▶ [Records for the task]
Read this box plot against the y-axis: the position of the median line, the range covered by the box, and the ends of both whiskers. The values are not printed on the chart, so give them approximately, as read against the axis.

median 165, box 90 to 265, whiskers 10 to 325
* * *
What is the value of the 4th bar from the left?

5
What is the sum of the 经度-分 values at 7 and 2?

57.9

▶ [Task to carry out]
Put the listing lines from the one containing "Read this box" through the one containing "median 165, box 90 to 265, whiskers 10 to 325", both included, into a JSON list of strings with one string per line and blank lines left out.

▶ [Response to the task]
[
  "Read this box plot against the y-axis: the position of the median line, the range covered by the box, and the ends of both whiskers. The values are not printed on the chart, so give them approximately, as read against the axis.",
  "median 165, box 90 to 265, whiskers 10 to 325"
]